Using the Smith Union Market piece, answer these, numbering each answer to match:
1. In England, what is the store called in villages, and what is it called closer to the city?
2. According to the piece, what does the Spanish word "bodega" mean?
3. How long has Smith Union Market been doing business?
── Extract
Smith Union Market

No matter where you go in this world, no matter who you are traveling to go visit - if you need milk, if you need band-aids, if you need a box of nails - someone somewhere knows the store that carries it. In Australia, Canada, and the United States, we have called it the “general store” - a store in a somewhat rural area, where lots of things - your general things - are crammed together in no particular arrangement on shelves, on hooks, in baskets, in jars. In England, the same store is commonly referred to as the “village shop” or when you move closer to the city, the “corner shop.” Growing up in Brooklyn, we called them “bodegas” - the Spanish word for “small store” or “small warehouse.” The concept behind these stores is an old one, and although some do still exist, gentrification, urbanization and the Rite-Aids of our world have just about eliminated them.

In our neighborhood, one still stands. Its origins, interestingly enough, begin with meat.


I’m going to call Smith Union Market (on, you guessed it, the corner of Smith and Union) our very own “corner store.” You can’t miss it. That red and white lettered sign and storefront - iconic, in my opinion - has been doing business for 65 years now. (Some items in the store have been there for 65 years, too.) It wouldn’t win the prize for “most inviting,” especially compared to the shinier places that move in and attract the buzz, but there really is no denying that this corner’s got character. And that’s with or without the actual characters loitering outside day in, day out.
────
── Supplied information
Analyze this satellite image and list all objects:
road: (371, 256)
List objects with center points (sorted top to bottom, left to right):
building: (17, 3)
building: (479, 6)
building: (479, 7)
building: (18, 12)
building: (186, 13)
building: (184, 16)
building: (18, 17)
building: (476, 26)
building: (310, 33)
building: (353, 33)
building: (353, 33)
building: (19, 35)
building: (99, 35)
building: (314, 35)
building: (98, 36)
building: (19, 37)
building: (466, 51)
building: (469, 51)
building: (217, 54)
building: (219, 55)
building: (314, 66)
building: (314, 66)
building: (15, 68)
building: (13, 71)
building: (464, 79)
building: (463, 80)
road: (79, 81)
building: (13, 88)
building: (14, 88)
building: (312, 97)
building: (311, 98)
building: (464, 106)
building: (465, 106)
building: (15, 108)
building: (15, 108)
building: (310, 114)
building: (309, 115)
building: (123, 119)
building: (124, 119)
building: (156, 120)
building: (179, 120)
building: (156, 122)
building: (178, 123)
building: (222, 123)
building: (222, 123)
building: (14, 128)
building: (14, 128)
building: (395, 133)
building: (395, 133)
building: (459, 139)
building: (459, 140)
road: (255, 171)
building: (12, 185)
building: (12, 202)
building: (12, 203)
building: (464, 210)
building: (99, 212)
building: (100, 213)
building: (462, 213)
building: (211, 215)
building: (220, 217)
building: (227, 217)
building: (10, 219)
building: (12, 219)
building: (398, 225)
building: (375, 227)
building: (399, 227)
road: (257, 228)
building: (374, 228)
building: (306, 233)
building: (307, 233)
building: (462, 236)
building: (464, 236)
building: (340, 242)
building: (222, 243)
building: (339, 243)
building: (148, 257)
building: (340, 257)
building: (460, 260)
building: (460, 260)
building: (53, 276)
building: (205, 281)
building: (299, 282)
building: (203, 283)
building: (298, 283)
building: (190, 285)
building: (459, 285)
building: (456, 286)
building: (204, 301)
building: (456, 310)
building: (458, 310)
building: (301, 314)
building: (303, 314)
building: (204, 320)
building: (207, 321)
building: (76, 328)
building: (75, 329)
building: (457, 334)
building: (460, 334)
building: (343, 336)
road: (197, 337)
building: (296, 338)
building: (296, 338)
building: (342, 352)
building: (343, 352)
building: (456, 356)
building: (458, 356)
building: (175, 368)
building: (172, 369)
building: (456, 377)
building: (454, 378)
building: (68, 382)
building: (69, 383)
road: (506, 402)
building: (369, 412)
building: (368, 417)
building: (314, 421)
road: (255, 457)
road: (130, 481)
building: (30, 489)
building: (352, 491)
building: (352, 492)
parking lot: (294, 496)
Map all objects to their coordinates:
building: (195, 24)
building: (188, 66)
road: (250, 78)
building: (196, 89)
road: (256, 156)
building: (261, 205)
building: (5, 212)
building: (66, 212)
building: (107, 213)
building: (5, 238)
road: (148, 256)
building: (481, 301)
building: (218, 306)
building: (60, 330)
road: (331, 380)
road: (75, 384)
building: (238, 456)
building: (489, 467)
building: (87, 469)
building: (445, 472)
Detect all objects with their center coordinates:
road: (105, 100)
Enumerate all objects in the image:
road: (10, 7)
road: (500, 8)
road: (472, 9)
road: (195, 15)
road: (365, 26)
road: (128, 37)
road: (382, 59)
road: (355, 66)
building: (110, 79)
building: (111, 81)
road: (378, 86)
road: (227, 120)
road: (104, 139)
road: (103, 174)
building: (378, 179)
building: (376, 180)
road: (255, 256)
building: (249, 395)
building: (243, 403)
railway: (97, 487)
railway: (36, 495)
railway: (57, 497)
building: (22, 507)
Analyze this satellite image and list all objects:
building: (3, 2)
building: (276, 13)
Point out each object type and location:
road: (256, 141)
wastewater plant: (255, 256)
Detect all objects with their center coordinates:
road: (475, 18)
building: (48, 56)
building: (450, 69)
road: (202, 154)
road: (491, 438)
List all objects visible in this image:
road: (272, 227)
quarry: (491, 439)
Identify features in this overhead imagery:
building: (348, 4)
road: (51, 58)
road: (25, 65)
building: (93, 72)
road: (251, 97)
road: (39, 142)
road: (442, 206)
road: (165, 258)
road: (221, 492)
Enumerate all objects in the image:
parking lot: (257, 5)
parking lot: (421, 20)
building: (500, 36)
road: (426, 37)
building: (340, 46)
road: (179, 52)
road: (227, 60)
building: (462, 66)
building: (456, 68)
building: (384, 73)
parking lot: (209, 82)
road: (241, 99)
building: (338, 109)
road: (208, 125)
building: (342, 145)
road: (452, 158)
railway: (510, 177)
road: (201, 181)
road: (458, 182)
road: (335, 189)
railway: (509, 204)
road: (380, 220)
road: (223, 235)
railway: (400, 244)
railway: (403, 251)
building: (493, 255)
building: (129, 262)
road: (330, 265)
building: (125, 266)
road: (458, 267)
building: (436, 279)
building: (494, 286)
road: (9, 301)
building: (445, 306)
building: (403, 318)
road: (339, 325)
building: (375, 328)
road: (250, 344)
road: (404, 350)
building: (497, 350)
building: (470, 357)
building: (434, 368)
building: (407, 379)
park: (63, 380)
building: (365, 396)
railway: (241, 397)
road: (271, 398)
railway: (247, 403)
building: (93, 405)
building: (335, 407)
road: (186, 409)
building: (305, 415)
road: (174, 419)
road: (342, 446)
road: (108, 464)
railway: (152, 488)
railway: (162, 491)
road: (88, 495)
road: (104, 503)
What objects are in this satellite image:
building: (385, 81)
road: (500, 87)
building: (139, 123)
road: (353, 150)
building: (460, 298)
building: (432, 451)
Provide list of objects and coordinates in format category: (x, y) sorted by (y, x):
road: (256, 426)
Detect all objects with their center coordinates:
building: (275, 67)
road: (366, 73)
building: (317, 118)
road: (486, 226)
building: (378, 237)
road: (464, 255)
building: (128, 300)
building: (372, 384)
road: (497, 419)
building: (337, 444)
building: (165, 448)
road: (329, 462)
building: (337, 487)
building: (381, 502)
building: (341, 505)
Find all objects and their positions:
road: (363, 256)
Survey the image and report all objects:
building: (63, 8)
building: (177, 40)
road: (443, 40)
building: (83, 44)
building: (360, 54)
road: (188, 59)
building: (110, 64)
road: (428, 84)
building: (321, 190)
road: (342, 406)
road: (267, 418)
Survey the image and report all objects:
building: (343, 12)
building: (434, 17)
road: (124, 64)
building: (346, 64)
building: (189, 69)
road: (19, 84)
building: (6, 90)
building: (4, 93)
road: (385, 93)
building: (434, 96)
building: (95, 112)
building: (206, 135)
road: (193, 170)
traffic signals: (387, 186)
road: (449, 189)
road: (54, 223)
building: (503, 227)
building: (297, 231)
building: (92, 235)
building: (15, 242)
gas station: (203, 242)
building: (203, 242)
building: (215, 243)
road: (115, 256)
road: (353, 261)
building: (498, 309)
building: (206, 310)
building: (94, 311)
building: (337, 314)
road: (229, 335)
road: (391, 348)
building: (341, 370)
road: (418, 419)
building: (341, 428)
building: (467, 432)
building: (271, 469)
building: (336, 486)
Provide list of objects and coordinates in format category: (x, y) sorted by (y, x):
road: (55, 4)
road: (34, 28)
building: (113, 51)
────
▸ Expected answer
1. It is called the "village shop," and closer to the city it is the "corner shop."
2. It means "small store" or "small warehouse."
3. It has been doing business for 65 years.